Importance of Security Testing in DevOps & DevSecOps Practices -Part 1
When we talk about DevOps and DevSecOps means we are talking about their practices. Organizations always try to focus on that practices so they can follow "DevOps Culture" and achieve their goals.. but really are we understand the importance of Testing in "DevOps Universe" ?
Testing itself too big on its own and something its a kind of huge tree and types of Testing its like a branches of that tree.
Currently in IT world we have 100+ types of testing and related their tools but its true that we don't use all tools and its not required as well but since we all are practicing DevOps culture we always focus on CI/CD , Infra as code , Containerization and Orchestration but during implementing of security in our Enterprise Pipeline (DevOps & DevSecOps) the most important thing is Security Testing.
We do testing of Infra but for me the role play by testing of security in Enterprise pipeline is like "guardian of the children".
Basically we define testing of security as a part of Security as code.
Here are some best practices for Security as code -
- Privilege Management
- Define Policies
- Internal Build and deployment security
- Test policies for Security
So the 4th point is very much significant as a part of practices .

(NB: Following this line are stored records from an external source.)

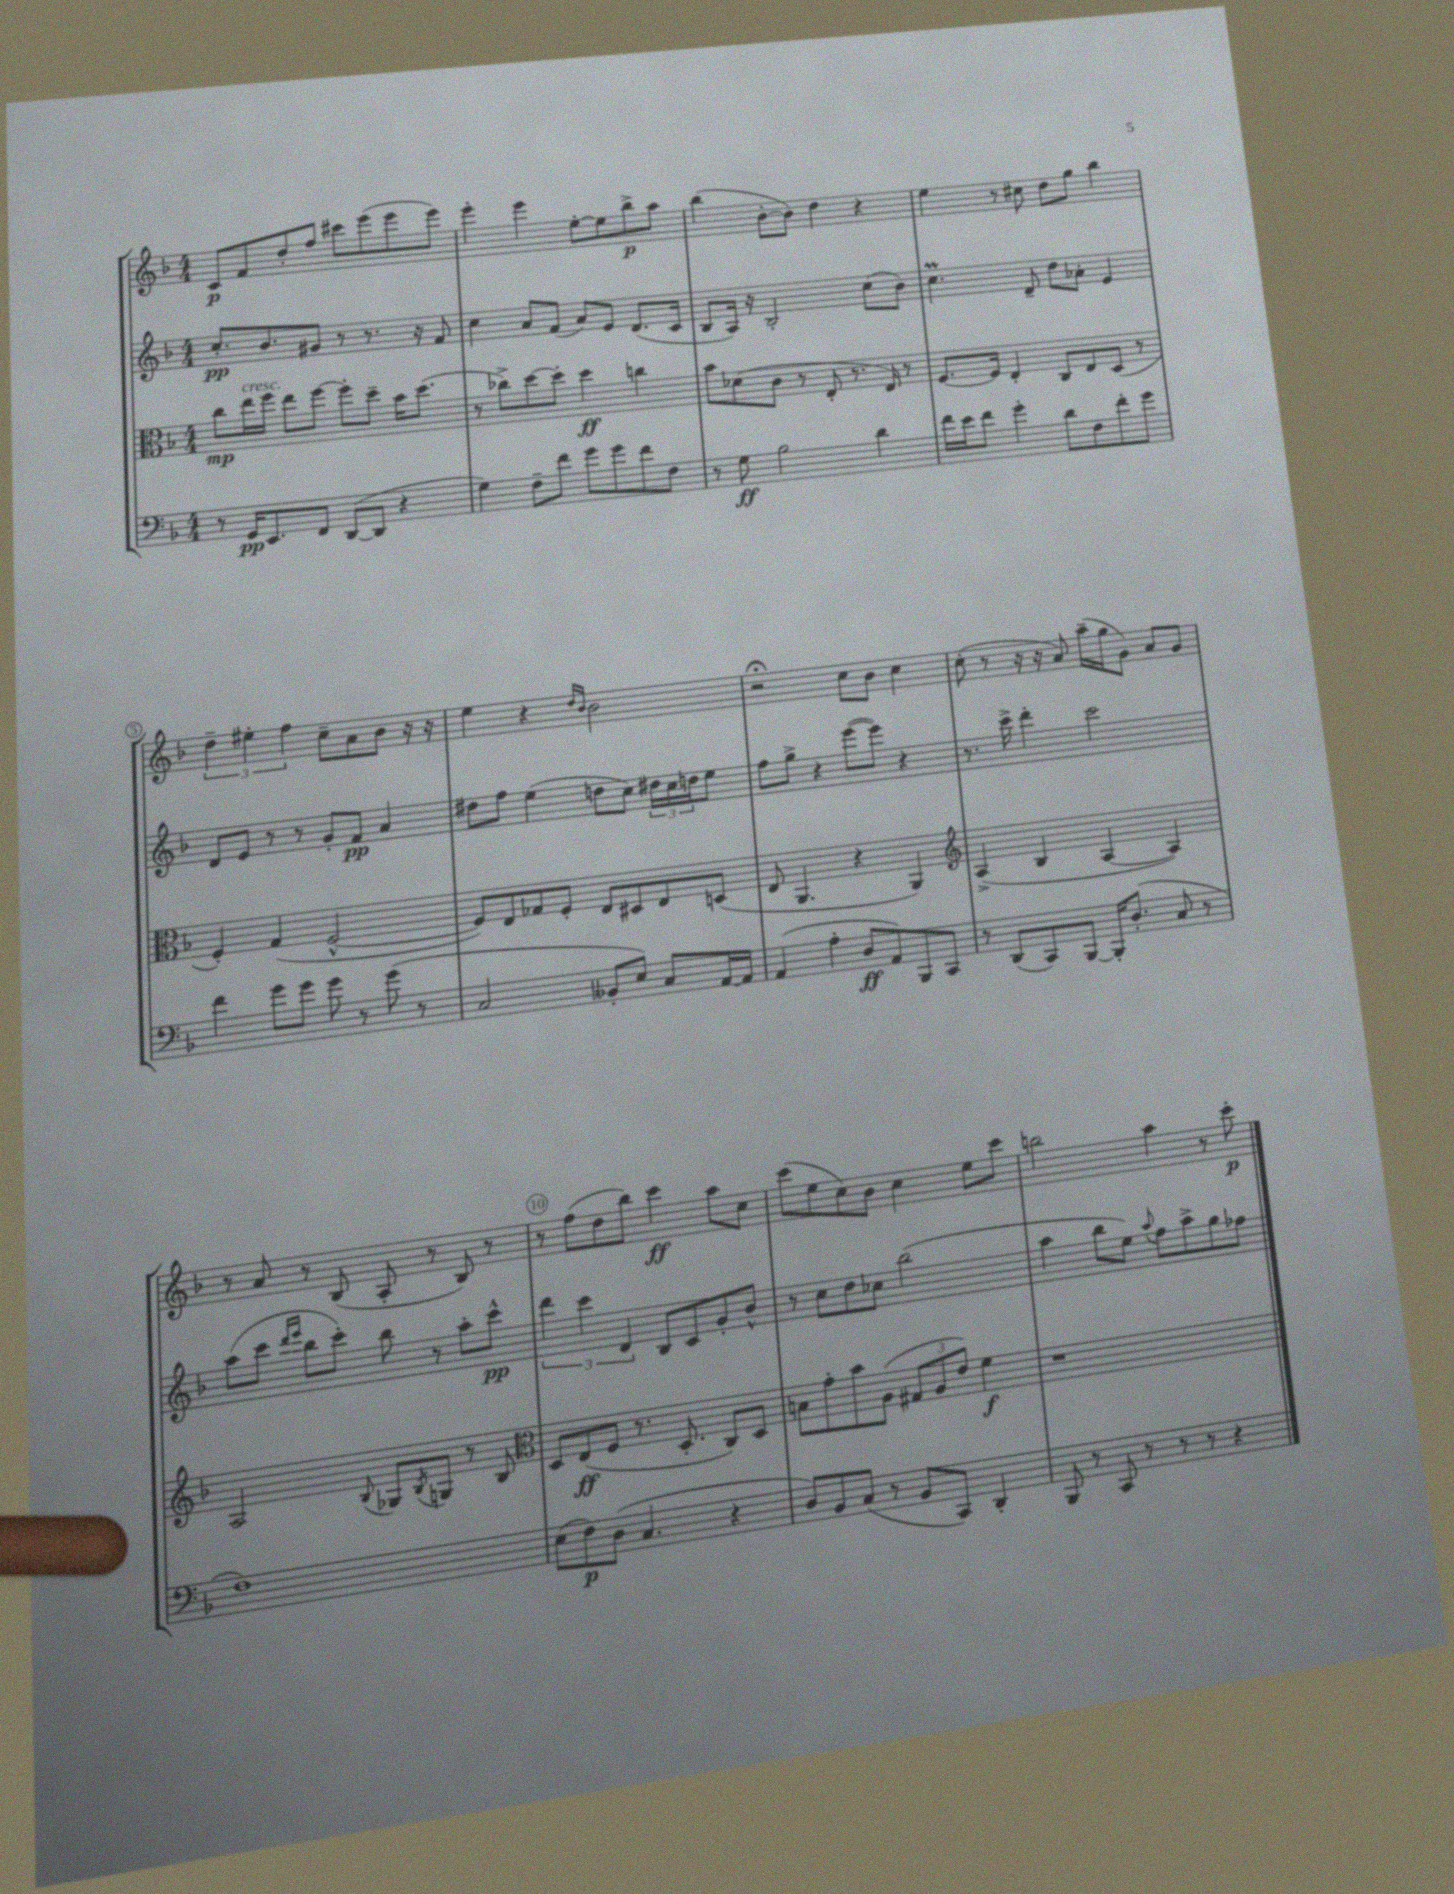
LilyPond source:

<<
\new StaffGroup <<
\new Staff = "s0" {
    \clef treble \key f \major \numericTimeSignature \time 4/4
    c'8\p f'8 d''8-. f''8 cis'''8 e'''8( e'''8 e'''8) |
    e'''4-. e'''4 e''8~-. e''8 bes''8->\p a''8 |
    bes''4( bes'8~-. bes'8) d''4 r4 |
    e''4 r8 cis''8 d''8 g''8 bes''4 |
    \tuplet 3/2 { d''4-- eis''4-. f''4 } c''8-- a'8 bes'8 r16 r16 |
    e''4 r4 \grace { d''16 bes'16 } bes'2 |
    r2\fermata c''8 bes'8 c''4 |
    c''8-.( r8 r16 r16 a'8) a''16--( g''16 g'8) a'8 g'8 |
    r8 a'8 r8 bes8( a8-. r8 bes8) r8 |
    r8 f''8( d''8 bes''8) c'''4\ff a''8 c''8 |
    c'''8( e''8 c''8) bes'8 c''4 e''8 c'''8 |
    b''2 a''4 r8 c'''8-.\p \bar "|." |
}
\new Staff = "s1" {
    \clef treble \key f \major \numericTimeSignature \time 4/4
    c''8.-.\pp bes'8. gis'8 r8 r8. r16 f'8 |
    c''4 a'8 f'8( a'8) e'8 d'8.( c'16 |
    bes8 a16) r16 bes2-. c''8( bes'8) |
    c''4.\prall d'8-- d''8 aes'8-. e'4 |
    d'8 e'8 r8 r8 g'8-. f'8\pp a'4 |
    dis''8 f''8 e''4( d''8 c''8) \tuplet 3/2 { dis''16 c''16 d''16 } e''8 |
    f''8 g''8-> r4 e'''8~( e'''8) r4 |
    r8. c'''16-> d'''4-. c'''2 |
    a''8( c'''8 \grace { d'''16 e'''16 } bes''8 c'''8-.) bes''8 r8 a''8-. c'''8-^\pp |
    \tuplet 3/2 { d'''4 c'''4 d'4 } bes8 c'8 g'8-. bes'8-^ |
    r8 c''8 d''8 ces''8 bes''2( |
    a''4 bes''8 e''8) \appoggiatura { a''8 } f''8 a''8-> g''8 fes''8 \bar "|." |
}
\new Staff = "s2" {
    \clef alto \key f \major \numericTimeSignature \time 4/4
    c''8\mp e''16^\markup { \italic "cresc." } f''16 e''8 f''8~ f''8-. d''8-- bes'16 d''8.( |
    r8 ces''8->) d''8~ d''8-. d''4\ff c''4 |
    bes'8 des'8( c'8 r8 e8-. r8. e16) r8 |
    f8.~ f16 e4-. c8 e8 d8( r8 |
    f4-.) g4( f2~-^ |
    f8) e8 ges8 f8-. e8 dis8 e8 d8( |
    e8 a,4. r4 a,4) |
    \clef treble a4->( bes4 a4~ a4) |
    a2 \appoggiatura { bes8 } ges8 \acciaccatura { bes8 } g8 r8 bes8 |
    \clef alto d8 e8\ff( f8 r8. d8.-. c8) d8 |
    b8 g'8-. bes'8 a8( \tuplet 3/2 { gis8 a8 e'8) } f'4\f |
    r1 \bar "|." |
}
\new Staff = "s3" {
    \clef bass \key f \major \numericTimeSignature \time 4/4
    r8 g,16\pp e,8. f,8 d,8~( d,8 r4 |
    g4) f8-- f'8 g'8 g'8 f'8 f8 |
    r8 g8\ff bes2 d'4 |
    f'16 e'16 f'8 g'4-. d'8 f8 f'8-. g'8 |
    f'4 g'8 g'8 g'8 r8 g'8( r8 |
    c2 beses,8-. e8) c8 a,16~ a,16 |
    a,4( a4-. d8\ff a,8) bes,,8 c,8 |
    r8 d,8( c,8) bes,,8~ bes,,16-. d8.-.( c8 r8 |
    f1) |
    e8( f8\p) d8( c4. r4 |
    d8) bes,8 c8( r8 bes,8 c,8) d,4-. |
    bes,,8 r8 c,8 r8 r8 r8 r4 \bar "|." |
}
>>
>>
\layout { \context { \Score \override BarNumber.break-visibility = ##(#f #t #t) barNumberVisibility = #(every-nth-bar-number-visible 5) \override BarNumber.stencil = #(make-stencil-circler 0.1 0.3 ly:text-interface::print) } }
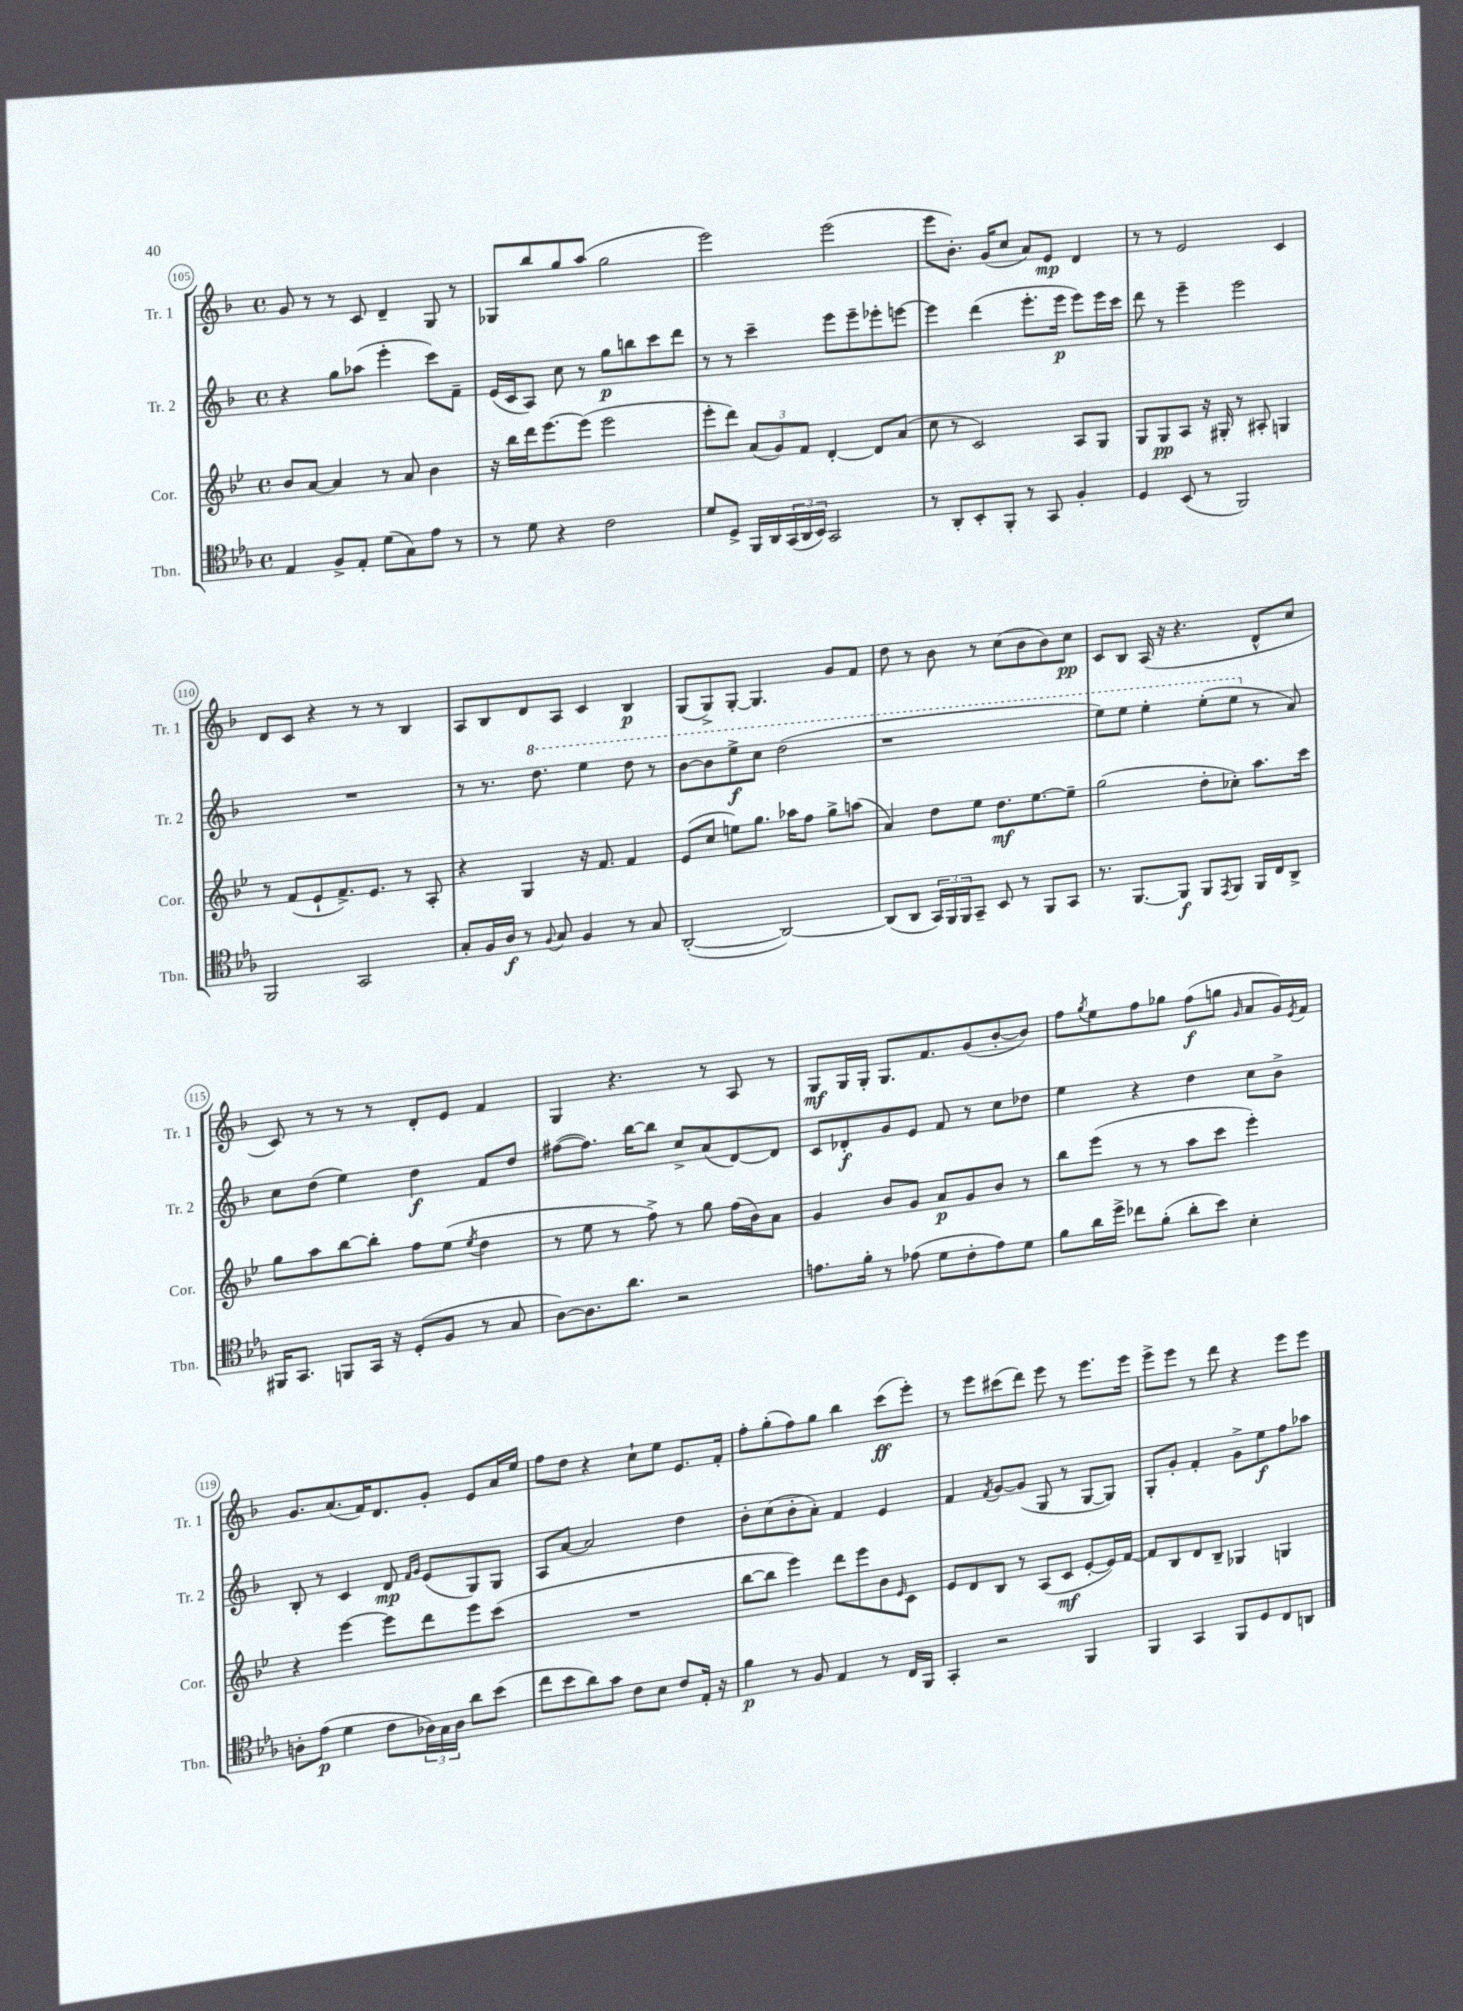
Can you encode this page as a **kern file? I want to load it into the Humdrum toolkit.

**kern	**kern	**kern	**kern
*staff4	*staff3	*staff2	*staff1
*clefC4	*clefG2	*clefG2	*clefG2
*k[b-e-a-]	*k[b-e-]	*k[b-]	*k[b-]
*M4/4	*M4/4	*M4/4	*M4/4
*met(c)	*met(c)	*met(c)	*met(c)
4E-/	8b-/L	4r	8g/
.	[8a/J	.	8r
8F^/L	4a/]	8gg\L	8r
8E-'/J	.	(8aa-\J	8c/
(8d\L	8r	4eee'\	4d~/
8G\)	8a/	.	.
8e-\J	4b-\	8ccc\L)	8G/
8r	.	8f~\J	8r
=	=	=	=
8r	16r	(16e/LL	8G-/L
.	16bb-\LL	16c/J	.
8d\	16ddd\J	8A/J)	8bb-/
.	[8.eee-\	.	.
4r	.	8cc\	8gg/
.	(8eee-\]J	8r	(8aa/J
2c\	2eee-\	8gg\L	2gg\
.	.	8bb\	.
.	.	8ccc\	.
.	.	8ddd\J	.
=	=	=	=
8d/L	8eee-'\L	8r	2eee\)
8D^/J	8ddd\J)	8r	.
16FF/LL	(12a/L	4ccc~\	.
16AA-/	.	.	.
.	12g/)	.	.
(24GG/	.	.	.
24AA-/	12f/J	.	.
24BB-/JJ)	.	.	.
2GG/	[4d'/	8eee\L	(2eee\
.	.	8eee~\	.
.	8d/]L	8eee-'\	.
.	(8a/J	[8eee\J	.
=	=	=	=
8r	8cc\	4eee\]	8eee\L
8AA-'/L	8r	.	8.b-'\J)
8BB-'/	2c/)	(4ddd\	.
.	.	.	(16g/LK
8FF'/J	.	.	8cc/J
8r	.	8.eee'\L	8a/L)
8GG/	.	.	8e/J
.	.	16eee\Jk	.
4F'/	8A/L	8eee\L)	4d/
.	8G/J	16eee\L	.
.	.	16ccc\JJ	.
=	=	=	=
4D/	8G/L	8ddd\	8r
.	8G/	8r	8r
(8BB-/	8A/J	4eee~\	2e/
8r	16r	.	.
.	16G#'/	.	.
2FF/)	8r	2eee\	.
.	8A#'/	.	.
.	4G/	.	4c/
=	=	=	=
2FF/	8r	1r	8d/L
.	(8f/L	.	8c/J
.	8e-`/	.	4r
.	8.f^/)	.	.
2GG/	.	.	8r
.	8.e-/J	.	.
.	.	.	8r
.	8r	.	4B-/
.	8A'/	.	.
=	=	=	=
8G'/L	4r	8r	8A/L
16F/L	.	8.r	8B-/
16A-/JJ	.	.	.
8r	4G/	.	8d/
.	.	8.ddd\	.
8qqF/	.	.	.
8G/	.	.	8A/J
4F/	16r	4eee\	4c/
.	8.f/	.	.
8r	4f/	8ddd\	4B-/
8G/	.	8r	.
=	=	=	=
([2AA-'/	(8e-/L	[8bb-\L	(8G/L
.	8cc/J	8bb-\]	8G^/)
.	8ee\L)	8eee^\	[8G'/J
.	8.gg\J	8ccc\J	4.G/]
2AA-/_)	.	(2ddd\	.
.	16aa-\LK	.	.
.	8ff\J	.	.
.	8gg^\L	.	8g/L
.	(8aa\J	.	8f/J
=	=	=	=
(8AA-/]L	4a/)	1r	8dd\
8AA-/J	.	.	8r
24GG/LL)	8dd\L	.	8b-\
24FF/	.	.	.
24FF/J	.	.	.
8GG~/J	8ee-\J	.	8r
8BB-/	8.dd\L	.	(8cc\L
8r	.	.	8b-\
.	[8.ee-\	.	.
8FF/L	.	.	8b-\)
8GG/J	8ee-~\]J	.	8cc\J
=	=	=	=
8.r	(2gg\	8eee\L)	8c/L
.	.	8eee\J	8B-/J
[8.FF/L	.	.	.
.	.	4eee'\	(16A/
.	.	.	16r
8FF/]J	.	.	4.r
8FF/L	8dd'\L	(8eee'\L	.
8qEE-/	.	.	.
8FF/J	8cc-'\J)	8eee\J	.
16FF/LL	8.aa\L	8r	8d^^/L
16C/J	.	.	.
8AA-^/J	.	8a/)	8cc/J
.	16ccc\Jk	.	.
=	=	=	=
16FF#/LK	8gg\L	8cc\L	8c/)
8.GG/J	.	.	.
.	8aa\	(8dd\J	8r
8FF/L	[8bb-\	4ee\)	8r
16GG/Jk	8bb-'\]J	.	8r
16r	.	.	.
(8D'/L	8ff\L	4dd\	8d'/L
8F/J	(8ee-\J	.	8e/J
.	8qee-/	.	.
8r	4dd\	8f/L	4f/
8G/	.	8dd/J	.
=	=	=	=
[8A-\L)	8r	([8ff#\L	4G/
8.A-\]	8ee-\	8.ff#\]J)	.
.	8r	.	4.r
8.a-\J	.	[16bb-\LK	.
.	8ff^\)	8bb-\]J	.
2r	8r	8cc^/L	.
.	8gg\	(8a/	8r
.	(16ff\LL	[8d/)	8A/
.	16b-\J)	.	.
.	8a\J	8d/]J	8r
=	=	=	=
8.e\L	4g/	8c/L	8G/L
.	.	8d-'/	16G/L
16f'\Jk	.	.	16G'/JJ
8r	8b-/L	8g/	8.G/L
(8e-\	8g/J	8e/J	.
.	.	.	8.f/
8d\L	8a/L	8f/	.
8c'\	8g/	8r	(8g/
8e-\)	8b-/J	8cc\L	[8b-'/
8d\J	8r	8dd-\J	8b-/]J)
=	=	=	=
8f\L	8bb-\L	4ee\	8ff\L
.	.	.	8qgg/
16a-\L	(8eee-\J	.	8ee\
16dd^\JJ	.	.	.
8cc-\L	8r	4r	8ff\
(8f'\J	8r	.	8gg-\J
8a-'\L	8aa\L	4dd\	(8ff\L
8b-\J)	8ccc\J	.	8gg\J
.	.	.	16qqg/
4B-'\	4eee-'\)	8cc\L	8a/L
.	.	8b-^\J	16g/L)
.	.	.	8qe/
.	.	.	16f/JJ
=	=	=	=
8A'\L	4r	8B-'/	8.g/L
(8e-\J	.	8r	.
.	.	.	(8.a/
4d\	[4eee-\	4c/	.
.	.	.	16f/K)
.	.	.	8.d/
8c\L	8eee-\]L	8d/	.
.	.	16qqf/LL	.
.	.	16qqg/JJ	.
24A-\L)	8ddd\	(8e/L	8g'/J
24G\	.	.	.
24A-\JJ	.	.	.
8a-\L	8eee-\	8G/)	8e/L
(8b-\J	(8ccc\J	8G/J	16a/L
.	.	.	16ee/JJ
=	=	=	=
8cc\L	1r	8A/L	8ff\L
8b-\	.	[8a/J	8dd\J
8a-\)	.	2a/]	4r
8g\J	.	.	.
8c\L	.	.	8cc`\L
8B-\J	.	.	8ee\J
8c/L	.	4dd\	8.e/L
16E-'/Jk	.	.	.
16r	.	.	16f'/Jk
=	=	=	=
4f\	[8bb-\L	8b-'\L	8ff'\L
.	8bb-\]J	(8cc\	(8gg'\
8r	4eee-\)	8b-'\	8ff\)
8F/	.	8a'\J)	8gg\J
4E-/	8ddd\L	4f/	4bb-\
.	8eee-\	.	.
8r	8b-\	4e/	(8ccc\L
.	16qqe-/	.	.
16C/LL	8c\J	.	8eee'\J)
16FF/JJ	.	.	.
=	=	=	=
4GG'/	8e-/L	4f/	8r
.	8d/	.	8eee\L
.	.	8qf/	.
2r	8B-/J	[8g/L	(8ccc#\
.	8r	(8g/]J	8ddd\J)
.	(8A/L	8G/	8eee\
.	8c/J	8r	8r
4FF/	[8e-'/L	[8G/L	8.eee\L
.	16e-/]L)	8G/]J)	.
.	[16f/JJ	.	16eee\Jk
=	=	=	=
4FF/	8f/]L	8G'/L	8eee^\L
.	8B-/	8g'/J	8eee\J
4GG/	8d/	4f'/	8r
.	8B-~/J	.	8ddd\
8FF/L	4G-/	8g^\L	4r
8D/	.	8ee\	.
8C/	4G/	8ff\	8eee\L
8AA/J	.	8aa-\J	8eee\J
==	==	==	==
*-	*-	*-	*-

When we talk about Test polices means we are covering most of area of our application like Network security , database security and application.
Security Importance in Business domain
All are the Business domains are important in current IT growing Industry but some of the processes and domains are much critical like Banking, Payment Card Industry (PCI), Financial Institutes, Insurance domain, telecom and Government Institutes.